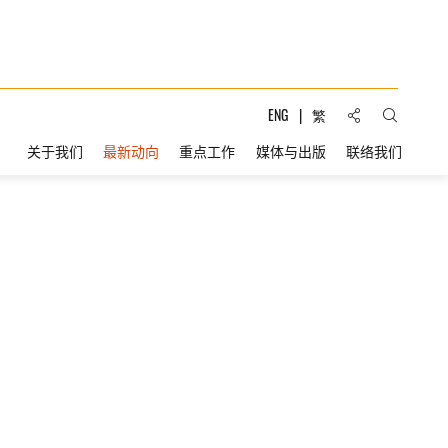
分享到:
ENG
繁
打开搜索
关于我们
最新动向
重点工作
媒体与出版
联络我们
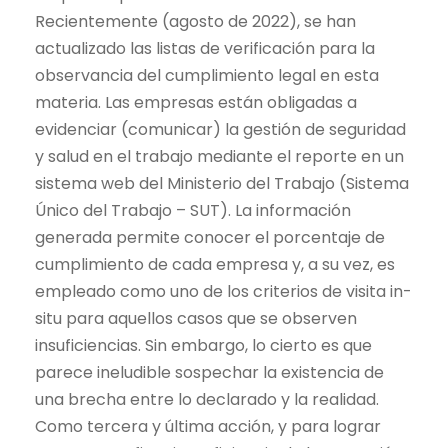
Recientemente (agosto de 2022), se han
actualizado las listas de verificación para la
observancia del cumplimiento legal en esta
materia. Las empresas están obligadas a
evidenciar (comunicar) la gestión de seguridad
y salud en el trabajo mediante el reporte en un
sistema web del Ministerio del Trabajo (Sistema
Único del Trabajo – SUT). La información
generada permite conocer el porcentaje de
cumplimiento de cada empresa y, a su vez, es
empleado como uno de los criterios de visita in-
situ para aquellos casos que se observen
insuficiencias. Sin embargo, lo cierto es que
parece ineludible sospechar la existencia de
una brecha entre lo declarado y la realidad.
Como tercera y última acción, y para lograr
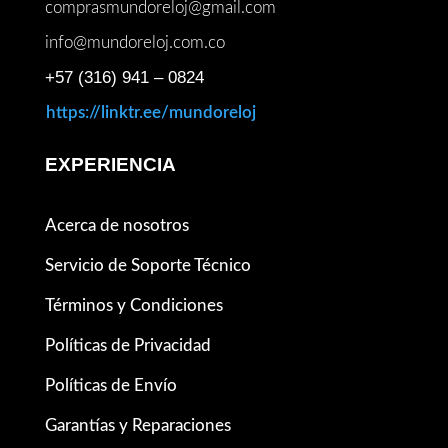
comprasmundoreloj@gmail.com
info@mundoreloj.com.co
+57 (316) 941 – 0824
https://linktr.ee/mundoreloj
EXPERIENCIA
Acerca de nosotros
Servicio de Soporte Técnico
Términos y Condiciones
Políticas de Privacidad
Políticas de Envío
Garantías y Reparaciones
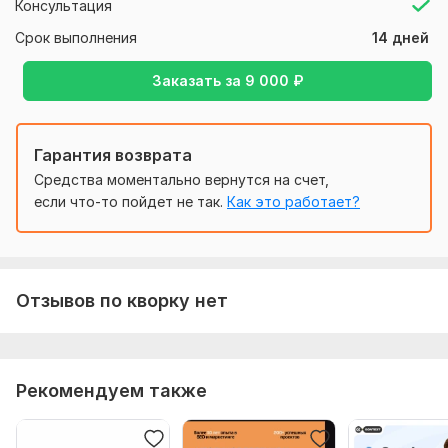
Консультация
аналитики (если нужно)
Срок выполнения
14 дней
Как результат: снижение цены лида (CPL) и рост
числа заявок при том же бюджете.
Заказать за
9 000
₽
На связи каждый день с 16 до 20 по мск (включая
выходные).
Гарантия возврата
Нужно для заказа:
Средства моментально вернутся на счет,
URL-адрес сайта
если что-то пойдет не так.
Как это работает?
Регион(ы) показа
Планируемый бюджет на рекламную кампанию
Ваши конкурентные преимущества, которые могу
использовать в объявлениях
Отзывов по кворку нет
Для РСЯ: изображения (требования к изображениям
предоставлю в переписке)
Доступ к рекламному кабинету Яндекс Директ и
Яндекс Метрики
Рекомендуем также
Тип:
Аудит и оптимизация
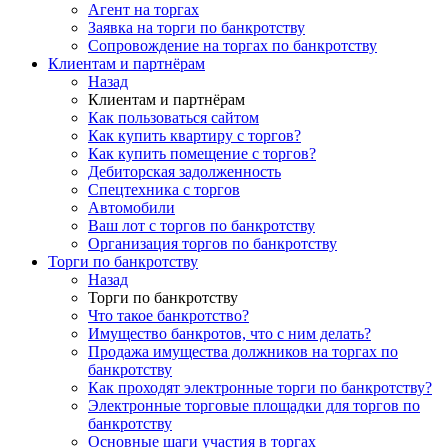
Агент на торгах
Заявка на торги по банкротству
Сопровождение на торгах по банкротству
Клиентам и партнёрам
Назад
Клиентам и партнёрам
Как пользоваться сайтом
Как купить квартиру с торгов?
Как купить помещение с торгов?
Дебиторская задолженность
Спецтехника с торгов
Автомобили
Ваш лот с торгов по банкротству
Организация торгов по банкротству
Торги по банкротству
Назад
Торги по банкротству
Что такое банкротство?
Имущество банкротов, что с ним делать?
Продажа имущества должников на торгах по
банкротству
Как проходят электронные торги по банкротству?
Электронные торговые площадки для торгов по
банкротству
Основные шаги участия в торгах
* * *
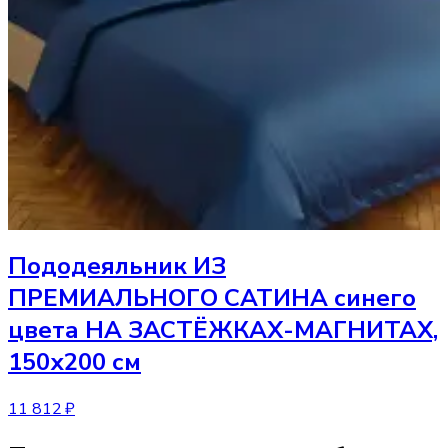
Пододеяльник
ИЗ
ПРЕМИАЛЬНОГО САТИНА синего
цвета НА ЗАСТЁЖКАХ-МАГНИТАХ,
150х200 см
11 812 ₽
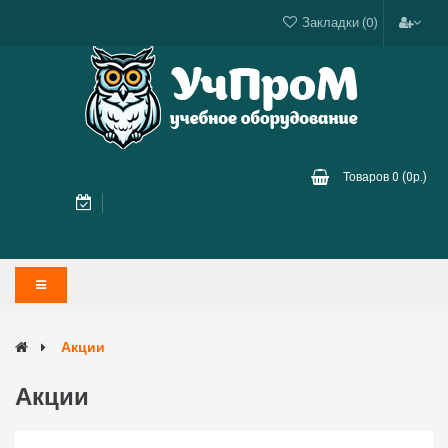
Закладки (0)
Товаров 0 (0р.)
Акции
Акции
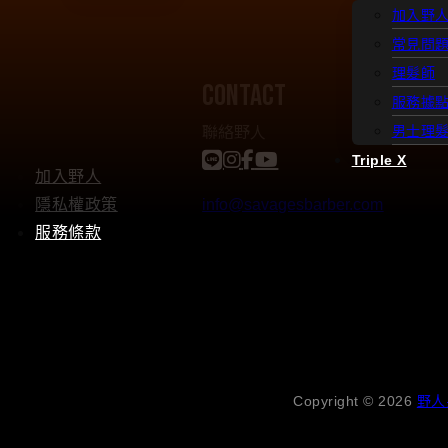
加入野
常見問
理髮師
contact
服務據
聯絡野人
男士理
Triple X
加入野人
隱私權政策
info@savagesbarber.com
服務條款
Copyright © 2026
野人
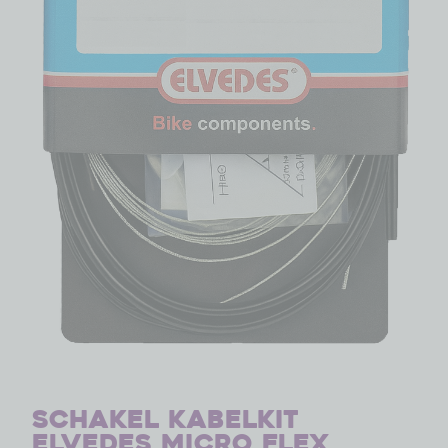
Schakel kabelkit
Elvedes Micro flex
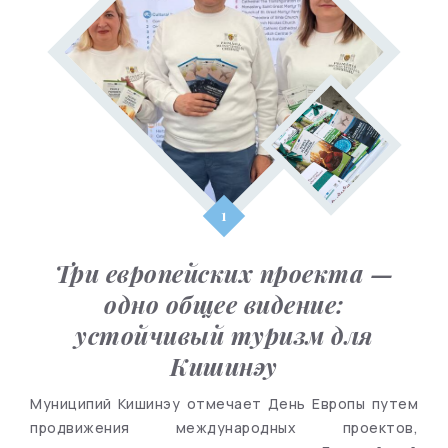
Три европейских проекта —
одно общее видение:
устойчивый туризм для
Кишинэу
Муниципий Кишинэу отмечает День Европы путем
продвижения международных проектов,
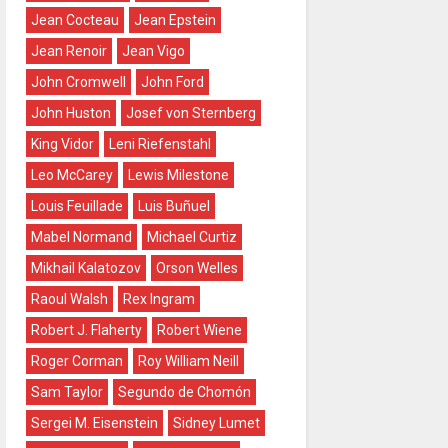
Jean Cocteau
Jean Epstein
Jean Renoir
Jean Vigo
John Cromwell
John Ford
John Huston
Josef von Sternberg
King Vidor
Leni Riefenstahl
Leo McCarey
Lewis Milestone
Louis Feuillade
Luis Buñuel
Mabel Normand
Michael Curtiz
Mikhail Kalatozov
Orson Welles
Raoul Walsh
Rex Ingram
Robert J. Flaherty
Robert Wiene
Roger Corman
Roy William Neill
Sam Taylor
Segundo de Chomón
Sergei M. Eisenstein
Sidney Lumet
--
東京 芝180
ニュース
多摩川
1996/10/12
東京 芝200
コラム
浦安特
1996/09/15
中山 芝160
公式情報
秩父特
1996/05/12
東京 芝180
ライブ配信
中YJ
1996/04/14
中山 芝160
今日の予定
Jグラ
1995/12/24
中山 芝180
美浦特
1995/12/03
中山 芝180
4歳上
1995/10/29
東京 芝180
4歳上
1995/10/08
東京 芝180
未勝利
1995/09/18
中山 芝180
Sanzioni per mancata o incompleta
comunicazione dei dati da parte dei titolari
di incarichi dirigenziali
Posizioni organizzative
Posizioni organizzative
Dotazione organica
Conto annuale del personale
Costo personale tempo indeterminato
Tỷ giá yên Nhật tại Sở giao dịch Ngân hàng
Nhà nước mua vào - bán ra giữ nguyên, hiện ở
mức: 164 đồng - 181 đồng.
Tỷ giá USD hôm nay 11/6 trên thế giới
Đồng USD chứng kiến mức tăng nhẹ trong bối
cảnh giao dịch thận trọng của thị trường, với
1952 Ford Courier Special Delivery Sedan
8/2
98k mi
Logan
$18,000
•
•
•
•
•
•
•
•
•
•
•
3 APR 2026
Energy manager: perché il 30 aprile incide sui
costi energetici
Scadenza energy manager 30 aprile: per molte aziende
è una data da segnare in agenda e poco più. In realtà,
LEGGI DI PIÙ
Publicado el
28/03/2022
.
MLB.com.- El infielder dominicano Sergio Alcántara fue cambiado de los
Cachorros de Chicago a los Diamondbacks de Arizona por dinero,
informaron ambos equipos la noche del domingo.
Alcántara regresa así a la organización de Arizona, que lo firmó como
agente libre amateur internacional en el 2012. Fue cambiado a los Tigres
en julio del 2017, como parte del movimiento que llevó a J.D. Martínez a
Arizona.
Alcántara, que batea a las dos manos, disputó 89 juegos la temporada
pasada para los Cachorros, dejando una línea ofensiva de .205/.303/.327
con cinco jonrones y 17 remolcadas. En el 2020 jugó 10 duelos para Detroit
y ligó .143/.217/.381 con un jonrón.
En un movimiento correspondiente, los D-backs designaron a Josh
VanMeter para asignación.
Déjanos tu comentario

Task to complete: Reproduce word for word the lines in the data starting with the one containing "Recientemente (agosto de 2022), se han" and continuing through the one containing "Como tercera y última acción, y para lograr", including both of those lines.

Final answer:
Recientemente (agosto de 2022), se han
actualizado las listas de verificación para la
observancia del cumplimiento legal en esta
materia. Las empresas están obligadas a
evidenciar (comunicar) la gestión de seguridad
y salud en el trabajo mediante el reporte en un
sistema web del Ministerio del Trabajo (Sistema
Único del Trabajo – SUT). La información
generada permite conocer el porcentaje de
cumplimiento de cada empresa y, a su vez, es
empleado como uno de los criterios de visita in-
situ para aquellos casos que se observen
insuficiencias. Sin embargo, lo cierto es que
parece ineludible sospechar la existencia de
una brecha entre lo declarado y la realidad.
Como tercera y última acción, y para lograr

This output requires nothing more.